Although the decision to allow the class-action suit does not necessarily mean the neighbors are any more likely to win their case, it intensifies the case for all the players, said John P. Dwyer, a professor at UC Berkeley’s Boalt Hall School of Law.
“In terms of damages, it raises the stakes for the defendants by creating a risk of a bigger payout because there are more properties involved and a larger number of people seeking medical monitoring--a significantly larger number if you’re going from eight to 200,000 plaintiffs,” said Dwyer, who specializes in environmental and property law.
If the plaintiffs have a strong case, the certification of a class may also encourage Boeing to settle out of court rather than face a possible verdict.
“Settlement involves a lot of factors,” Dwyer said. “The class certification may increase the probability that the defendants seek a settlement because the potential property damages are so much greater. On the other hand, the defendant might reasonably be worried about other lawsuits, or may feel the case is weak on its merits, and may decide they’re better off fighting to a successful conclusion than reaching a settlement.”

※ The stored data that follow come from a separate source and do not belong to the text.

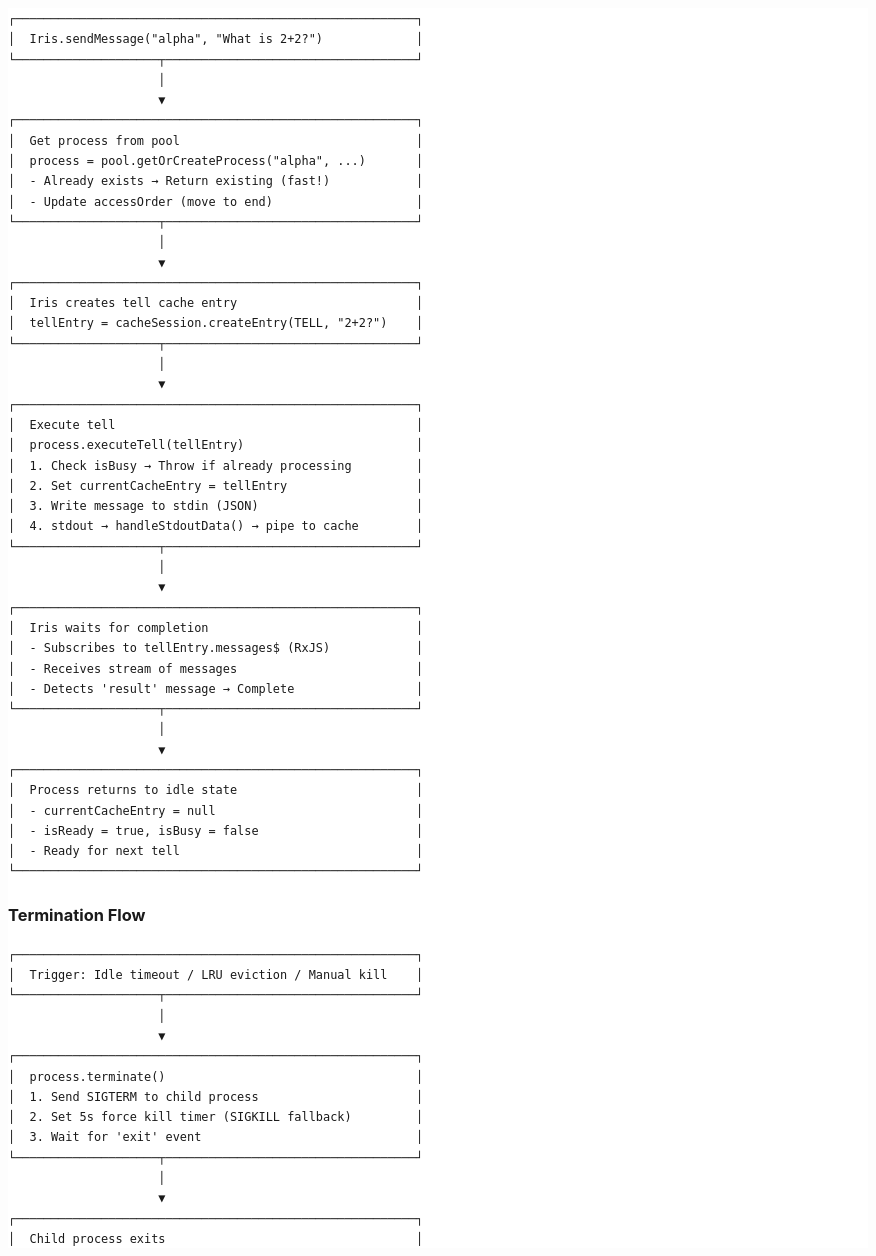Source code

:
 ```
┌────────────────────────────────────────────────────────┐
│  Iris.sendMessage("alpha", "What is 2+2?")             │
└────────────────────┬───────────────────────────────────┘
                     │
                     ▼
┌────────────────────────────────────────────────────────┐
│  Get process from pool                                 │
│  process = pool.getOrCreateProcess("alpha", ...)       │
│  - Already exists → Return existing (fast!)            │
│  - Update accessOrder (move to end)                    │
└────────────────────┬───────────────────────────────────┘
                     │
                     ▼
┌────────────────────────────────────────────────────────┐
│  Iris creates tell cache entry                         │
│  tellEntry = cacheSession.createEntry(TELL, "2+2?")    │
└────────────────────┬───────────────────────────────────┘
                     │
                     ▼
┌────────────────────────────────────────────────────────┐
│  Execute tell                                          │
│  process.executeTell(tellEntry)                        │
│  1. Check isBusy → Throw if already processing         │
│  2. Set currentCacheEntry = tellEntry                  │
│  3. Write message to stdin (JSON)                      │
│  4. stdout → handleStdoutData() → pipe to cache        │
└────────────────────┬───────────────────────────────────┘
                     │
                     ▼
┌────────────────────────────────────────────────────────┐
│  Iris waits for completion                             │
│  - Subscribes to tellEntry.messages$ (RxJS)            │
│  - Receives stream of messages                         │
│  - Detects 'result' message → Complete                 │
└────────────────────┬───────────────────────────────────┘
                     │
                     ▼
┌────────────────────────────────────────────────────────┐
│  Process returns to idle state                         │
│  - currentCacheEntry = null                            │
│  - isReady = true, isBusy = false                      │
│  - Ready for next tell                                 │
└────────────────────────────────────────────────────────┘
```

### Termination Flow

```
┌────────────────────────────────────────────────────────┐
│  Trigger: Idle timeout / LRU eviction / Manual kill    │
└────────────────────┬───────────────────────────────────┘
                     │
                     ▼
┌────────────────────────────────────────────────────────┐
│  process.terminate()                                   │
│  1. Send SIGTERM to child process                      │
│  2. Set 5s force kill timer (SIGKILL fallback)         │
│  3. Wait for 'exit' event                              │
└────────────────────┬───────────────────────────────────┘
                     │
                     ▼
┌────────────────────────────────────────────────────────┐
│  Child process exits                                   │
```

In court Monday, lawyers on both sides of the case sparred about whether the judge had reason to believe radioactive and cancer-causing agents had seeped down from the open-air field lab to foul the water and soil in surrounding areas.
Boeing lawyer John A. Reding argued that the class should not be certified because no off-site contamination had been proven except in a small area of the uninhabited Brandeis-Bardin Institute and Sage Ranch, which border the field lab.
“Show me the exposures,” Reding said. “Show me that property or people or goldfish or anything have been contaminated. If they can do that, more power to them. . . . [So far,] there is not a shred, a scintilla, a fragment of evidence that anyone has been exposed to anything.”
Collins pointed out that, at this stage in the game, the neighbors’ lawyers were not required to prove that properties outside of the 2,688-acre field lab had been contaminated with harmful chemicals.
Showing Probability of Contamination
To certify a class, the plaintiffs only had to show a strong probability that contaminants worked their way downhill and into the surrounding communities of the Santa Susana Knolls, Simi Valley, Chatsworth, West Hills and Bell and Box canyons.
“I’m not interested in credibility [of experts] at this point,” the judge said during the hearing. “This is not a credibility hearing. This is not a merits hearing.”
Although the neighbors contend that a handful of toxic chemicals and radionuclides have reached their properties, most of the case so far has involved hexavalent chromium and trichloroethylene. These two chemicals are now known to cause cancer, but they were commonly used decades ago to prevent rusting of cooling towers and to flush out rocket launchers after test-firing, respectively.
In a document filed April 15, Cappello and his colleagues argued that it was reasonably probable that contamination had leached off-site. That conclusion was reached by air and ground-water experts after examining Rocketdyne emissions data for hexavalent chromium and TCE.
Based on the geography of the area, and the amount of the chemicals used, the experts charted contamination plumes. Drawn on a map, the plumes resemble brightly colored, Rorschach-like blobs showing the ground-water plume from Rocketdyne’s field lab and the air plumes from the Santa Susana and Canoga Avenue facilities.
The outer boundaries of the contamination area mainly reach the surrounding freeways, but, because of the irregular shapes of the plumes, only about two-thirds of the area is covered--including most of Simi Valley and portions of Chatsworth, West Hills, the Santa Susana Knolls and Bell and Box canyons.
In a brief filed before Monday’s hearing, Cappello argued that Rocketdyne’s “story is a textbook example of environmental catastrophe . . . , a history replete with reactor meltdowns and other nuclear ‘accidents,’ explosions, repeated toxic fires and spills, ongoing improper waste disposal practices, and the generation of tons of hazardous waste.”